What you will do: Repeat exactly the lines below that lie between the line with "воем существовании на всю России и" and the line with "оцсетях. Убедитесь сами.", counting both of those lines as part of the answer.

Source material:

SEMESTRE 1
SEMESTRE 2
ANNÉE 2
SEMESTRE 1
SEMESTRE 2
==
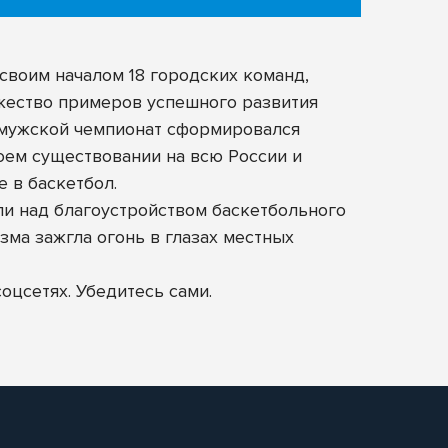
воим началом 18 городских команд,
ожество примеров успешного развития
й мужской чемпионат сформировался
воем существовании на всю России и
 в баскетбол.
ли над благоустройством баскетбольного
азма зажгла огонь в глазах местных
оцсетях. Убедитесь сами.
--
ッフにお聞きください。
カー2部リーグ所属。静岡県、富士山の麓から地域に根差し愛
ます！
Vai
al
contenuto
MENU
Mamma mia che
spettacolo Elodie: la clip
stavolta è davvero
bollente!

Exercise output:
воем существовании на всю России и
 в баскетбол.
ли над благоустройством баскетбольного
азма зажгла огонь в глазах местных
оцсетях. Убедитесь сами.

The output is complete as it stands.